Numbers: 18.5 million crypto app downloads in Europe over 12 months (May 2025 to May 2026), of which 7.6 million (41%) went to unlicensed platforms. OKX Europe estimates that 60% of active EU crypto users are on non-authorized exchanges.

7.6 Million Downloads to Unauthorized Exchanges: OKX Europe Data

OKX Europe tracked 18.5 million crypto app downloads across Europe over a 12-month window. Result: 7.6 million, or 41%, went to platforms without MiCA authorization. CEO Erald Ghoos said the figure is understated. First, it misses browser-based users. Second, it excludes those who installed apps earlier and remain active.

OKX combined App Store data with web traffic estimates and search trends to build a broader picture. Ghoos' conclusion: "approximately 60% of European crypto users are actively engaging with platforms that hold no MiCA authorization, including some of the world's largest exchanges by trading volume." That covers hundreds of platforms and millions of active accounts entering legal uncertainty on July 1. The EU has roughly 450 million potential clients. Even if only a portion of that 60% faces service restrictions, the number of affected users runs into the tens of millions.

MiCA Status by Key EU Country (June 2026)
France19 CASP authorizations, 25 applications under review
GermanyBaFin deadline June 30, applications ongoing
Austria9 authorizations, nat. regime closed from 31.12.2025
Penalty (France)Up to 2 years + 30,000 euros
Without license (EU)~60% of active users (OKX Europe)

What Violators Face: From Fines to Criminal Charges

MiCA required each EU member state to equip national authorities with a defined set of tools. These include: an immediate halt to services, forced client offboarding, public naming of the platform, and administrative fines.

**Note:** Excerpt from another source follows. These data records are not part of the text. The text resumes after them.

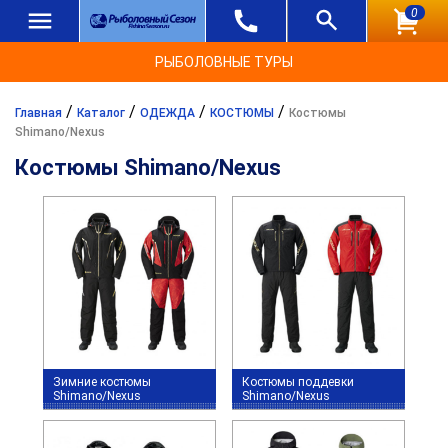
0
РЫБОЛОВНЫЕ ТУРЫ
/
/
/
/
Главная
Каталог
ОДЕЖДА
КОСТЮМЫ
Костюмы
Shimano/Nexus
Костюмы Shimano/Nexus
Зимние костюмы
Костюмы поддевки
Shimano/Nexus
Shimano/Nexus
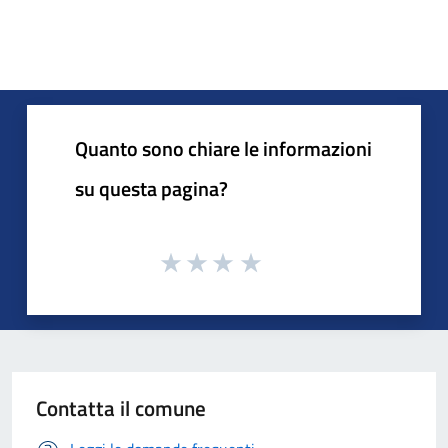
Quanto sono chiare le informazioni
su questa pagina?
Contatta il comune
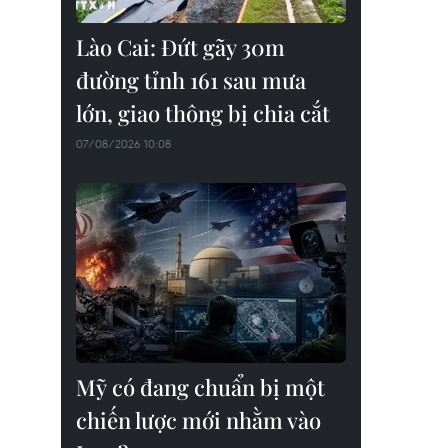
Lào Cai: Đứt gãy 30m
đường tỉnh 161 sau mưa
lớn, giao thông bị chia cắt
07/08/2026 10:08
Mỹ có đang chuẩn bị một
chiến lược mới nhằm vào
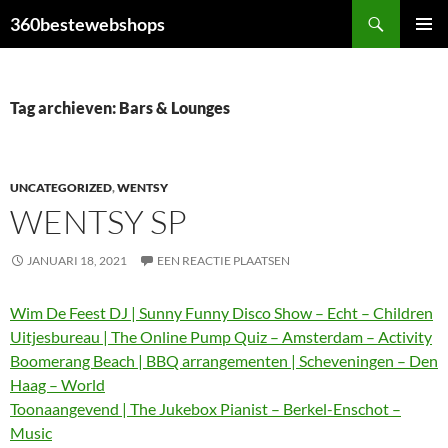
Ga
Zoeken
360bestewebshops
naar
PRIMAI
de
MENU
inhoud
Tag archieven: Bars & Lounges
UNCATEGORIZED
,
WENTSY
WENTSY SP
JANUARI 18, 2021
EEN REACTIE PLAATSEN
Wim De Feest DJ | Sunny Funny Disco Show – Echt – Children
Uitjesbureau | The Online Pump Quiz – Amsterdam – Activity
Boomerang Beach | BBQ arrangementen | Scheveningen – Den
Haag – World
Toonaangevend | The Jukebox Pianist – Berkel-Enschot –
Music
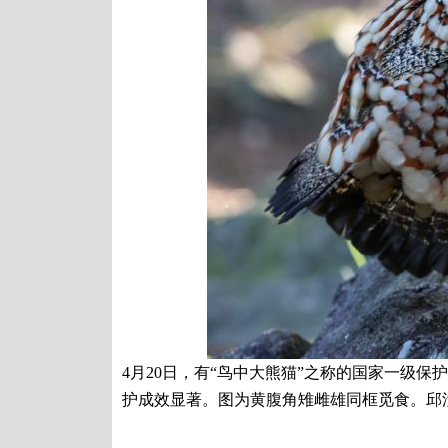
4月20日，有“鸟中大熊猫”之称的国家一级
护成效显著。图为黄腹角雉雌雄同框觅食。邱汝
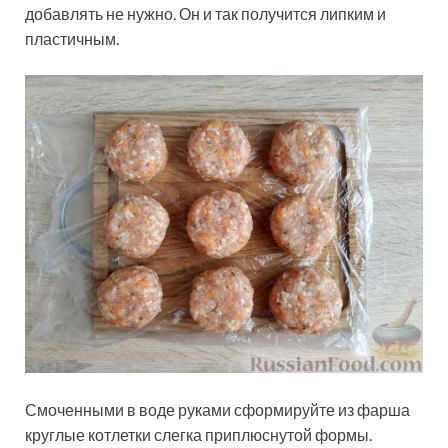
добавлять не нужно. Он и так получится липким и
пластичным.
Смоченными в воде руками сформируйте из фарша
круглые котлетки слегка приплюснутой формы.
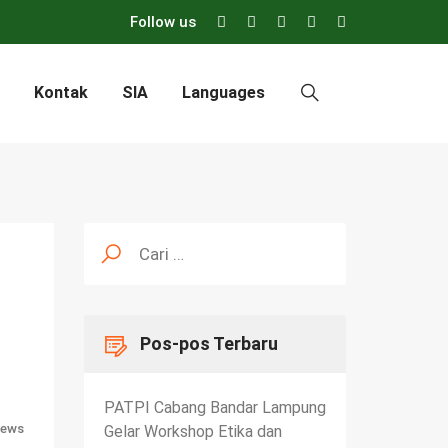
Follow us
Kontak
SIA
Languages
Cari
untuk:
Pos-pos Terbaru
PATPI Cabang Bandar Lampung
ews
Gelar Workshop Etika dan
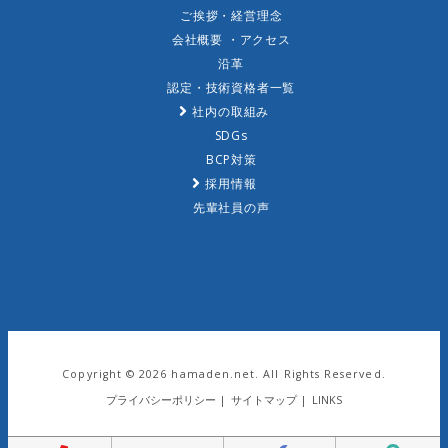
ご挨拶・経営理念
会社概要 ・アクセス
沿革
認定・技術資格者一覧
社内の取組み
SDGs
BCP対策
採用情報
先輩社員の声
Copyright ©
2026 hamaden.net. All Rights Reserved.
プライバシーポリシー
|
サイトマップ
|
LINKS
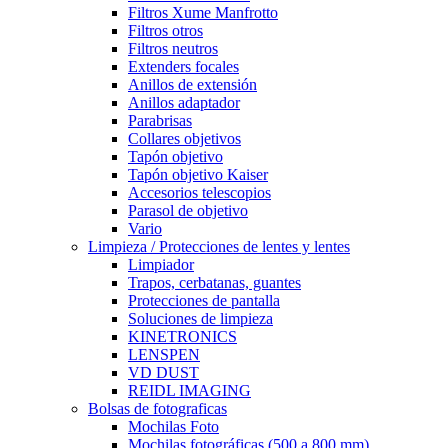
Filtros Xume Manfrotto
Filtros otros
Filtros neutros
Extenders focales
Anillos de extensión
Anillos adaptador
Parabrisas
Collares objetivos
Tapón objetivo
Tapón objetivo Kaiser
Accesorios telescopios
Parasol de objetivo
Vario
Limpieza / Protecciones de lentes y lentes
Limpiador
Trapos, cerbatanas, guantes
Protecciones de pantalla
Soluciones de limpieza
KINETRONICS
LENSPEN
VD DUST
REIDL IMAGING
Bolsas de fotograficas
Mochilas Foto
Mochilas fotográficas (500 a 800 mm)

Some countries went further and attached criminal liability under national law.

"Companies still serving EU clients without authorization after the transition ends will be operating unlawfully and cannot expect to continue business as usual."

- Niall Esler, head of regulatory and risk advisory, Walkers

ESMA has not published data on warnings issued or investigations opened to date. The regulator's statement is clear: after July 1, active enforcement begins. Companies expecting regulatory leniency are miscalculating their position.

USDT and USDC Face Different Legal Risks

USDT from Tether remains the most widely used crypto asset on European exchanges. Tether has not received authorization as an electronic money token (EMT) issuer from any EU regulator. Platforms that allow USDT trading after July 1 without an authorized issuer risk direct non-compliance with MiCA. National interpretations may vary, but the legal risk is real.

USDC from Circle received EMT authorization from France's AMF in 2024. Circle's stablecoin sits in a much stronger regulatory position under EU rules. Exchanges offering USDC alongside or instead of USDT carry lower compliance risk in Europe. This difference is already showing up in how some platforms are restructuring their stablecoin offering.

After July 1: Consolidation Ahead

For the EU exchange market, the deadline signals faster consolidation. Platforms without authorization face a choice: suspend services for EU clients until authorization arrives, or push harder on negotiations with national regulators. Neither option produces a quick fix.

Authorized operators gain a competitive edge they have not had before. They can legally recruit EU clients while others cannot. If even a portion of that 60% on unlicensed platforms migrates to licensed exchanges, market share in the EU will shift significantly. Platforms that ignore the deadline risk landing on national regulators' lists of unauthorized operators and losing their European user base entirely.